Fitch comfortable with Chinese non-life outlook despite regulatory and economic concern

Fitch believes that Chinese insurers will continue to maintain “adequate” capital buffers to withstand underwriting volatility and asset risks despite the concerns voiced in recent months by the national insurance supervisor.

The rating agency believes, however, that catastrophe losses will remain a threat to insurers’ solvency stability.

Fitch said it believes China’s economic slowdown could “moderate” the country’s demand for non-life insurance products in the near term. Recent new rules will also serve to depress growth, according to the credit rating agency.

“The trial deregulation of commercial auto insurance pricing along with the implementation of value-added tax reform will reduce the growth momentum of Chinese non-life insurers. Premiums derived from the telemarketing channel are likely to steadily slide as the pricing advantage from this channel has been eliminated after the introduction of the auto pricing deregulation trials,” it stated.

“Fitch does not expect the deregulation trials to adversely impair motor insurers’ margin in the near term, notwithstanding downward adjustment of pricing rates by insurers due to competition. The sector has witnessed a reduction in loss ratio from lower claims frequency because the non-claim discount benefit gave insured persons an incentive not to report small claims. However, higher acquisition costs as a result of market rivalry and continued influx of new players will constrain insurers’ capability to improve their underwriting margin,” it added.

Fitch said it expects the capital buffer of the sector, in terms of the China Risk Oriented Solvency System, to remain “healthy” in the coming year. It said Chinese insurers’ flexibility to fund business expansion is likely to remain “intact”, despite slower growth dynamics.

“Most insurers have been able to improve their capitalisation through fresh capital infusion and surplus growth in the past two years. With the implementation of the new risk-based solvency system in 2016, Fitch believes insurers will put greater focus on improving capital efficiency and risk management capability,” it explained.

Reinsurance buying strategies among Chinese insurers will also help, said Fitch.
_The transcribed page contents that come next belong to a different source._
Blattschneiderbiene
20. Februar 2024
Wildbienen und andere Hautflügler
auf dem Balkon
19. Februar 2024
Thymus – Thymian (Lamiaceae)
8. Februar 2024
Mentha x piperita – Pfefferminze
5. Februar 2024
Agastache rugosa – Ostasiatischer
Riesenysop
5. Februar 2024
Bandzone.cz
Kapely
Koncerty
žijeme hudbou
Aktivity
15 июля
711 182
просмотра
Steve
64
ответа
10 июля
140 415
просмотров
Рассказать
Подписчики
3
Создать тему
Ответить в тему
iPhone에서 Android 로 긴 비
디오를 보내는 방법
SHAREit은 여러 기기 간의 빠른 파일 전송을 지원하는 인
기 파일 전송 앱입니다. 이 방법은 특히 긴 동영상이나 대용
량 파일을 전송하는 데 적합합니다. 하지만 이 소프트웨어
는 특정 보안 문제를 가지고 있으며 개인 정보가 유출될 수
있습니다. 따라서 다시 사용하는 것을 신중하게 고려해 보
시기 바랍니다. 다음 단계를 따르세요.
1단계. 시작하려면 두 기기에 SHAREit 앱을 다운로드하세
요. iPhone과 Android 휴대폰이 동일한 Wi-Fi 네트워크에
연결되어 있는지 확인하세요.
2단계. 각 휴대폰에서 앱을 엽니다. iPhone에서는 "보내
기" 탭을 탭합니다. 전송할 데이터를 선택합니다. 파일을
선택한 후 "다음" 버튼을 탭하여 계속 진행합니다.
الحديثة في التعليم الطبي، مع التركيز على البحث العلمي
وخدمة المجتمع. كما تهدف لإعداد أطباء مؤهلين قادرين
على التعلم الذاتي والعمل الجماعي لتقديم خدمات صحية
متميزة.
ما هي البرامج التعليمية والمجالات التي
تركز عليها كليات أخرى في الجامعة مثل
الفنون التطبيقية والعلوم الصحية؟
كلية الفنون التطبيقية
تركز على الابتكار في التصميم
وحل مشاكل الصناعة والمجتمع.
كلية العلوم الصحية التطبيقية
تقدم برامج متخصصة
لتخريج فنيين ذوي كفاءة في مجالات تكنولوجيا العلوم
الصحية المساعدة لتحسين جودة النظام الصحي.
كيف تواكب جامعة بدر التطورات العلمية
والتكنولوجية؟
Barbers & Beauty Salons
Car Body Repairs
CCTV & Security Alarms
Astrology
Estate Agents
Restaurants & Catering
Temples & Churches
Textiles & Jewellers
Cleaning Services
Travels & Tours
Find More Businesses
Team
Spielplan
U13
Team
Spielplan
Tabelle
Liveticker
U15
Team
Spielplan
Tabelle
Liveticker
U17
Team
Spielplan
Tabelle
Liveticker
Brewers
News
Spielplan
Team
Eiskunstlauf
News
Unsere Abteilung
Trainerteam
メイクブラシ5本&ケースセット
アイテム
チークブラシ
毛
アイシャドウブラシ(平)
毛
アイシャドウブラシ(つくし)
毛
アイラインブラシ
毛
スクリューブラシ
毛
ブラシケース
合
“The stable outlook reflects Fitch’s view that Chinese non-life insurers’ catastrophe risk will consistently be mitigated through proper reinsurance protection, given their current underwriting capacity. Claims from a string of weather-related events have adversely damaged insurers’ underwriting results in 2016. Fitch could consider revising the rating and sector outlooks to negative if net losses from major catastrophe perils severely undermine insurers’ solvency adequacy on industry-wide basis,” it concluded.